Our first visit on the evening of Euan's birth. |
Out of the incubator for a feeding. |
Having a premature baby is hard. It was an emotionally exhausting experience, and we know we were incredibly lucky. Euan lived in the NICU at Kelowna General Hospital for the first three weeks of his life, but he was wonderfully healthy and suffered no complications from his small size and early arrival. I know that many families of preemies face much more difficult situations than ours. I was released from hospital when Euan was five days old, and leaving without my baby was probably the hardest thing I've had to do. I wept--a lot--that day. But we quickly got into a routine of going to the hospital several times a day for Euan's feedings and fitting in around it the rest of life and its attendant responsibilities. There is no choice but to adapt to circumstances that we cannot control.

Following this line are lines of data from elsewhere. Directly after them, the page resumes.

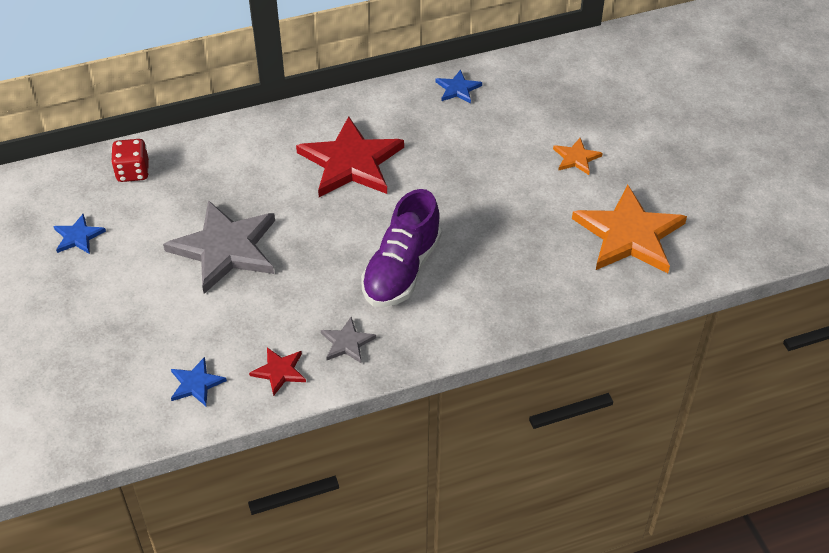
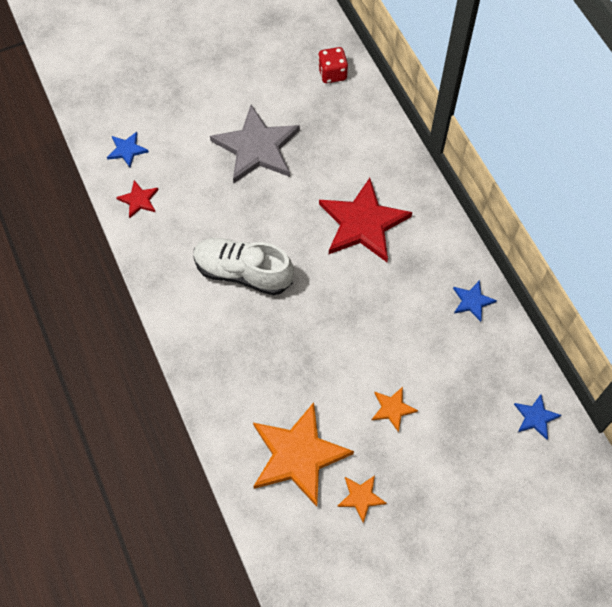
camera: 85 degrees right, 15 degrees up
blue star [53,214,106,254] -> blue star moved to [514,394,561,440]
grey star [321,317,376,363] -> none
purple shoe [361,189,442,307] -> white shoe [193,238,294,295]
none -> orange star [337,475,387,523]

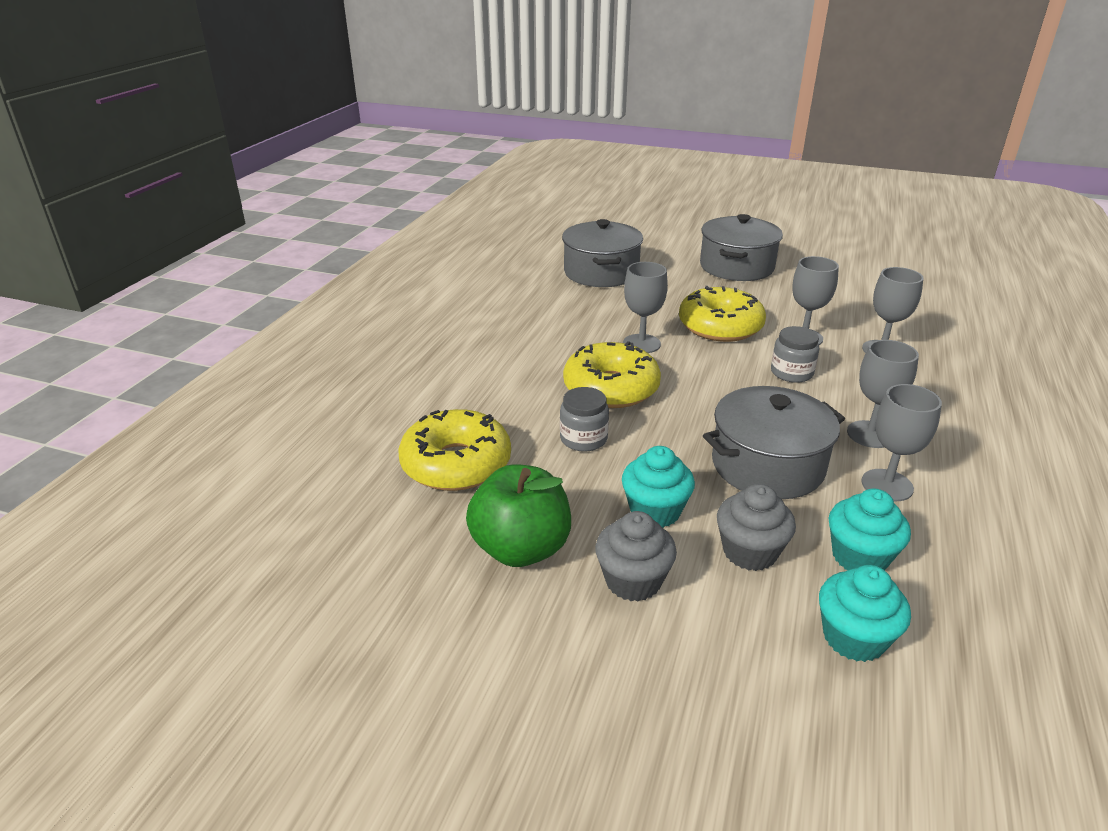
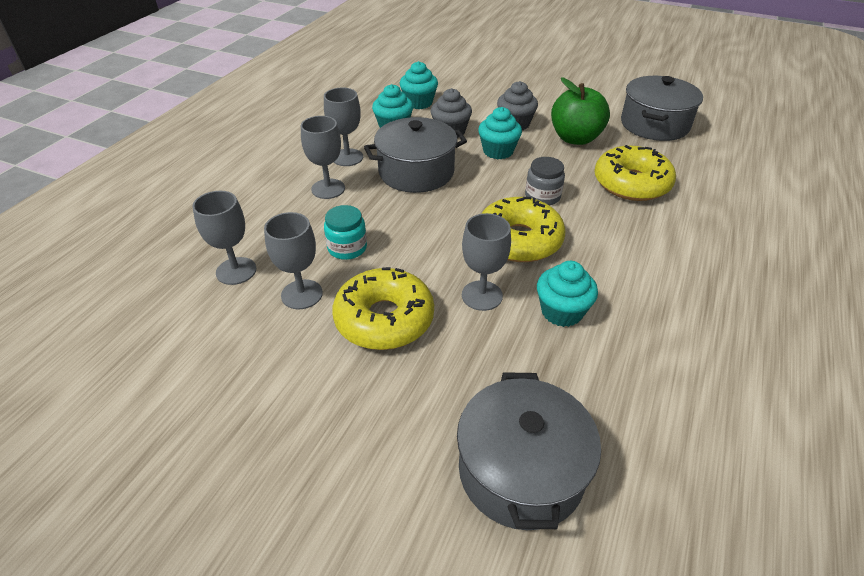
camera: 175 degrees left, 10 degrees up
grey pot [700,214,783,281] -> grey pot moved to [621,76,703,141]
grey jar [771,326,819,383] -> turquoise jar [324,205,367,260]
none -> turquoise cupcake [537,261,598,327]

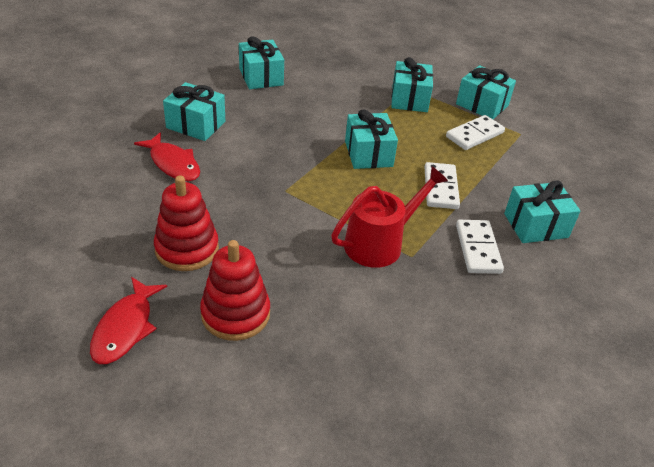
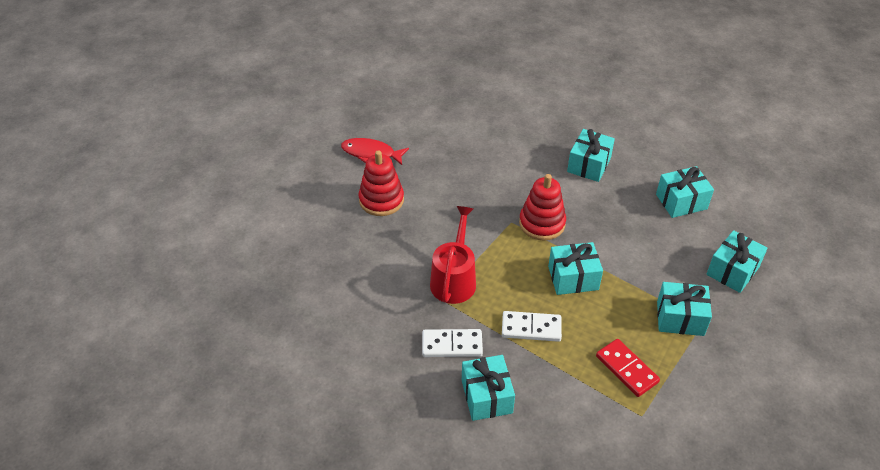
camera: 95 degrees right, 5 degrees up
red fish [134,132,200,181] -> none
red stacking toy [154,176,219,271] -> red stacking toy moved to [519,174,566,241]
red watering can [331,166,448,268] -> red watering can turned 135 degrees counterclockwise [430,206,476,304]
white domino [446,115,505,150] -> red domino [596,339,660,397]
turquoise gift [456,65,516,119] -> turquoise gift moved to [706,230,768,293]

My first child may not have arrived at the time or in the manner that I had expected, but he had arrived and I was just grateful that I was able to hold him in my arms--tubes, wires, and all--because not all mothers with babies in NICUs are so lucky. I know that people often say that each baby is a miracle, but to me Euan really was my miracle child: it was miraculous that I managed to conceive while living with the ups and downs of a chronic illness; it was miraculous that I escaped my postpartum complications unscathed; it was miraculous that Euan thrived beyond all medical expectations for a baby in his situation. And I am doubly blessed, because though Euan was my first, I am now able to cradle a second miracle both in my arms and in my heart.